→ **Stated exercise**: Quote the material from the line with "Rendered at 1654 by 931 pixels." to the line with "picture [0, 233, 1654, 1040]", both included, reproducing each line word for word.

─── Task input ───

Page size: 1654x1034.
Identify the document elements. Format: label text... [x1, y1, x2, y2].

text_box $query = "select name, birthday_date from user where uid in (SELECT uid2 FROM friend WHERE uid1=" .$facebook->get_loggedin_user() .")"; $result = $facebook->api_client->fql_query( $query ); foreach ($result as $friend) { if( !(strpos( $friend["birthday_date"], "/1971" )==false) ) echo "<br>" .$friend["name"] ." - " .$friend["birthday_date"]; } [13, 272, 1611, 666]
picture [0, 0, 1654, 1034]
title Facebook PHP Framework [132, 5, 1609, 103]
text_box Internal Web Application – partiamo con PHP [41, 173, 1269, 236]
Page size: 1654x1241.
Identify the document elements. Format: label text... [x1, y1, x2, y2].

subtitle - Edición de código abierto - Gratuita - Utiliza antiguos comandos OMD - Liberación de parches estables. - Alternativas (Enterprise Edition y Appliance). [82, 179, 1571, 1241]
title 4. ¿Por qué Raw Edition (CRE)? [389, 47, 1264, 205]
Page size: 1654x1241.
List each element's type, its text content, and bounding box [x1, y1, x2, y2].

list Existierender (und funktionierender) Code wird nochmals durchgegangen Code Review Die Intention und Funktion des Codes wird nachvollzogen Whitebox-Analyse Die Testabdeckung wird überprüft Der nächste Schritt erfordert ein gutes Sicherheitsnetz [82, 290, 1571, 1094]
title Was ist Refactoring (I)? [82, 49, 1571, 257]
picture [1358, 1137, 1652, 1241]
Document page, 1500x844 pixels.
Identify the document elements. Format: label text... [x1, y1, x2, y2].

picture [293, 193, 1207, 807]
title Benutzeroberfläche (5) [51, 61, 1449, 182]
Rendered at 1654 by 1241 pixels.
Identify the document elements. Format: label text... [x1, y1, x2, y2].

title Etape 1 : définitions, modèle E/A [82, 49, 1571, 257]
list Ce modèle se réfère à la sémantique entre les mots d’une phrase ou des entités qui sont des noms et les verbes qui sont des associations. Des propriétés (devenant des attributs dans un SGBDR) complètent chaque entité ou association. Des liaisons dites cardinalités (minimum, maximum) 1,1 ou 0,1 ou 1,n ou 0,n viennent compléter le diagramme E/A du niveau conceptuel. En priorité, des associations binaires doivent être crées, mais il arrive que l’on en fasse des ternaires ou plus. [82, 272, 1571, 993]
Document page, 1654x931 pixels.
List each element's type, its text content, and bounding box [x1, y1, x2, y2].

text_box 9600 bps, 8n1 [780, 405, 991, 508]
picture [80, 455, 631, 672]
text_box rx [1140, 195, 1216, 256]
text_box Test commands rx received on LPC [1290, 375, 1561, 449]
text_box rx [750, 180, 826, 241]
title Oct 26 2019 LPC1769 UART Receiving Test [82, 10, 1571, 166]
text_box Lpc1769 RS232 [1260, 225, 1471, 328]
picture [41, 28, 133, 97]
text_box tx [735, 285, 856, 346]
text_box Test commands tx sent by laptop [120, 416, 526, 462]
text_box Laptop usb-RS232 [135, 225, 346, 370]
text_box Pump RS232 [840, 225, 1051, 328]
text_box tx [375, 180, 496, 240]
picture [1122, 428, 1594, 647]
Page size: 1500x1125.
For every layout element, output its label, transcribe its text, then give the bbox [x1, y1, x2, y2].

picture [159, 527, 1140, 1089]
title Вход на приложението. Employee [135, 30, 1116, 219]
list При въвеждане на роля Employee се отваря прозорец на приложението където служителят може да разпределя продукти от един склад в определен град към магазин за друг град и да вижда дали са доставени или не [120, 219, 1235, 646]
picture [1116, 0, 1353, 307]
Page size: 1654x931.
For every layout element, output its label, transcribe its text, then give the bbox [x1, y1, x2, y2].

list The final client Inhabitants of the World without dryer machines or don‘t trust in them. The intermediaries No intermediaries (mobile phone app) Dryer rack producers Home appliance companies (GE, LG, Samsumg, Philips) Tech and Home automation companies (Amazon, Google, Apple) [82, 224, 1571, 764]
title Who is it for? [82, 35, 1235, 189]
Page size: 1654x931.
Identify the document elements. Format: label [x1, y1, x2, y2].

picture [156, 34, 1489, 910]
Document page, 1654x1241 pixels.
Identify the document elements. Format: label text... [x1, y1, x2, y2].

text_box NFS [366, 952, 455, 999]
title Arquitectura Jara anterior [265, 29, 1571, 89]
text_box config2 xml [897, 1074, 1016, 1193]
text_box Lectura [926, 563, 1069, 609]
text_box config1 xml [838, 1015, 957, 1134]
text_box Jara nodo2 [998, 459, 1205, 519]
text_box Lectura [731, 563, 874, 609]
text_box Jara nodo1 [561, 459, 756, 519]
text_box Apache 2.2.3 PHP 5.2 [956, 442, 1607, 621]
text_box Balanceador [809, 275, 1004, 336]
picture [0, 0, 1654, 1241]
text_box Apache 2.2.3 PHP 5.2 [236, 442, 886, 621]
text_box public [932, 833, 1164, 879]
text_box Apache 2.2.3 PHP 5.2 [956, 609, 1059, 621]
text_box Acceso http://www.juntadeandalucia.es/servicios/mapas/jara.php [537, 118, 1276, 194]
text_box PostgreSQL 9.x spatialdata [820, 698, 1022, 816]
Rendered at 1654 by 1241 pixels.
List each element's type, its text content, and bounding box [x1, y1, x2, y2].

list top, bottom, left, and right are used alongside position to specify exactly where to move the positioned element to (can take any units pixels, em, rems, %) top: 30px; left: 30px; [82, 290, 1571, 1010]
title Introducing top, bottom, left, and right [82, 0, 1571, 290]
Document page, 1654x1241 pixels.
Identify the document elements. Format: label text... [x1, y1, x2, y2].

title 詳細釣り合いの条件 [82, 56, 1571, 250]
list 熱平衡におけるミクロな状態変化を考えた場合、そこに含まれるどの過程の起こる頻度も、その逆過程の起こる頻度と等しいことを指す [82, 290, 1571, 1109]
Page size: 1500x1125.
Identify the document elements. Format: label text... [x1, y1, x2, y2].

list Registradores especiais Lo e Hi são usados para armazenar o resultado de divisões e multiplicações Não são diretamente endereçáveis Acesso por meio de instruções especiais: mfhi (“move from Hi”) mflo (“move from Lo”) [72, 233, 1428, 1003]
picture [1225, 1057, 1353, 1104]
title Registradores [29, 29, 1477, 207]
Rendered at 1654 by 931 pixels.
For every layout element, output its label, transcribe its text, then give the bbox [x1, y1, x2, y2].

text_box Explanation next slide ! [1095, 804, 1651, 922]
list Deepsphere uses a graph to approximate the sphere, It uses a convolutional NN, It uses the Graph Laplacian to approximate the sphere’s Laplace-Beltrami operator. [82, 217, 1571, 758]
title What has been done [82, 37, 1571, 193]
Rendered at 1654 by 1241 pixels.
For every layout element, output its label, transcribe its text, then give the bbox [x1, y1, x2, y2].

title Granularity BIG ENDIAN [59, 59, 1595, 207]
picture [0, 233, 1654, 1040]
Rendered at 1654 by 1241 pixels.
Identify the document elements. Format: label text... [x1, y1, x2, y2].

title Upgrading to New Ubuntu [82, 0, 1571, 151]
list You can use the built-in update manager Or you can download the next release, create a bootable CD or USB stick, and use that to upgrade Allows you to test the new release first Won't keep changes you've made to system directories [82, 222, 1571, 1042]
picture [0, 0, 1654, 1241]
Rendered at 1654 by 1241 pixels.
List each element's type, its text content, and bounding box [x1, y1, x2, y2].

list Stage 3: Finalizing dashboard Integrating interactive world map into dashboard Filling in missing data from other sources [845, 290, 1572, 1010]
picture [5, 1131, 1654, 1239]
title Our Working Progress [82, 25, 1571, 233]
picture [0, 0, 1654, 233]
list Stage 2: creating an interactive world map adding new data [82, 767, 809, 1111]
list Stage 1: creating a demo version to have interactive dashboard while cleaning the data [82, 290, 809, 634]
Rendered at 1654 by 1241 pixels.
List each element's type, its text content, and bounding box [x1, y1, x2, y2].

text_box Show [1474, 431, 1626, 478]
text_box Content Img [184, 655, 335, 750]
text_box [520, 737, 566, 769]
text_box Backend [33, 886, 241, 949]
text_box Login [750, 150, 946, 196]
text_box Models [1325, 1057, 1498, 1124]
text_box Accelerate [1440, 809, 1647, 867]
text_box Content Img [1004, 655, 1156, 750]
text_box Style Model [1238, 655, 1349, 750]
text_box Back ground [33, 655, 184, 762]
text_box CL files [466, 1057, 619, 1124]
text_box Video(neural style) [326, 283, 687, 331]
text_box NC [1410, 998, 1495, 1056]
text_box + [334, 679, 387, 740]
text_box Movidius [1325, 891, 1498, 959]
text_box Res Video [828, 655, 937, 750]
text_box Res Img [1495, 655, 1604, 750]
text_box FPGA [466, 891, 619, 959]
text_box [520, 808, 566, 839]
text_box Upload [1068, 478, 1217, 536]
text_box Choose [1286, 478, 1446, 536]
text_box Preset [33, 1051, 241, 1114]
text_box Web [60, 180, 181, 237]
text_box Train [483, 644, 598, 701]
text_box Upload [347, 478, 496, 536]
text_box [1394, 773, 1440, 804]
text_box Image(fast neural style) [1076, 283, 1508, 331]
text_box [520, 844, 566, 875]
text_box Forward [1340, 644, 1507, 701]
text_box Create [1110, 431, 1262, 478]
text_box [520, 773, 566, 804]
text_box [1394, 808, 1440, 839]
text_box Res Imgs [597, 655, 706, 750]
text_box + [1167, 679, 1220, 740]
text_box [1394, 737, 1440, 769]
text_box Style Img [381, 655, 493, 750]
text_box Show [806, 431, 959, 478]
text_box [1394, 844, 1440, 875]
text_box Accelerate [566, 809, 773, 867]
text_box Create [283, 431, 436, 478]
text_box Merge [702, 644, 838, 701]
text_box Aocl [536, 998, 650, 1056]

───

→ **Result of this exercise**:
Rendered at 1654 by 931 pixels.
For every layout element, output its label, transcribe its text, then give the bbox [x1, y1, x2, y2].

text_box Explanation next slide ! [1095, 804, 1651, 922]
list Deepsphere uses a graph to approximate the sphere, It uses a convolutional NN, It uses the Graph Laplacian to approximate the sphere’s Laplace-Beltrami operator. [82, 217, 1571, 758]
title What has been done [82, 37, 1571, 193]
Rendered at 1654 by 1241 pixels.
For every layout element, output its label, transcribe its text, then give the bbox [x1, y1, x2, y2].

title Granularity BIG ENDIAN [59, 59, 1595, 207]
picture [0, 233, 1654, 1040]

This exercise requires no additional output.